Topper held one finger to the man's lips "Shhh shhh shhh shhh shhhhhhhhhhhut the fuck up." He turned on his heel and paced back down the length of the table as he explained. "We're not the kind of company that celebrates birthdays. We don't have birthdays here. And if we decided that we were the kind of company that needed birthdays, we wouldn't celebrate our own. We would go out and steal other people's birthdays and drink scotch and laugh while we imagined those poor bastards trying to get a driver's license renewed without a birthday. We would drink scotch neat like it was their salty tears, and laugh when we imagined those poor, cake-starved bastards going through the rest of their lives, getting weaker and weaker, grayer and grayer, but never EVER getting old enough to legally drink. And do you know why?"
"I, uh—"
Topper spun around and shot the consultant such a look from the other end of the table that the words he was going to say crawled back into his throat. "For you, that was a rhetorical question.

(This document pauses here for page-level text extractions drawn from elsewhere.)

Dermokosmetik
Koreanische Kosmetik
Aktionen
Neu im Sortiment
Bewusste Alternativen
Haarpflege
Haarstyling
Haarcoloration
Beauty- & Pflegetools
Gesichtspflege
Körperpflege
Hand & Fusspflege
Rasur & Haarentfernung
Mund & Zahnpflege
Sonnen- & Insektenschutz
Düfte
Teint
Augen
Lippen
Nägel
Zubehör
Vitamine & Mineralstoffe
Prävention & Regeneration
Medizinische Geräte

I'm gonna try that again, and this time, dipshit, you don't answer. And do you know why?" Topper held his arms up in the air and waited.

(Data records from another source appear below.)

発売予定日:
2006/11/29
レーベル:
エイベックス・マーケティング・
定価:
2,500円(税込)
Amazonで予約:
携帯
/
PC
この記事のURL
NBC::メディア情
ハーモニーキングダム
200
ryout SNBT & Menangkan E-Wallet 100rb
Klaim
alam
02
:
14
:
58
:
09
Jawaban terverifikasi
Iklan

After a minute, Timothy mumbled, "Because we're bad men," with no conviction whatsoever.
"And do you know WHY!" Topper said, even louder.
A few more chimed in, "Because we're bad men."
"AND DO YOU KNOW WHY!" Topper screamed, gesticulating like James Brown with Tourette's syndrome.
'BECAUSE WE'RE BAD MEN!" most of them yelled.
"That's right!" Topper said, as he resumed his swagger. "I should have been a goddamned motivational speaker. That's what I should have been. Now you," he pointed at the consultant. "I'm not gonna ask who, in a moment of ill-advised weakness, saw fit to bring you into the finely tuned machine of my organization. I'm just going to ask you to —"
The consultant made a grave error in judgment and decided to interrupt Topper. "Mr. Haggleblat, I understand you have concerns. I think if we map them out," he revealed a fresh sheet of paper on the pad and waggled a marker hopefully.
"Exactly what kind of consultant are you?"
"I help organizations with process improvement and process management.”
Topper reached inside his suit and pulled out a gigantic revolver. He scratched the side of his head with the front sight. "Uh, come again?"
"Process improvement and—"
Topper pointed the gun at the consultant. "Do you mean efficiency? Are you an efficiency consultant."
He nodded fiercely, "Why, yes, I—"
Topper's first shot missed wide right. Into the silence that followed the deafening report of the pistol, Topper said, "You're no Edwin Windsor."
The consultant stood stock still like a frightened rabbit as the marker fell from his hand. "B-b-b-b-b-b-b-but I don't understand!"
The click of the hammer, as Topper pulled it back, got through to the man and he took off running. Topper blasted a hole in the door right behind his head. Topper holstered the weapon and shouted after the man, "I better not get an invoice for this! You hear me?" Then he assumed the consultant's position at the head of the table. "Okay, you, Timmy, tear that shit off the walls. Now, where were we? Whattsa caper?"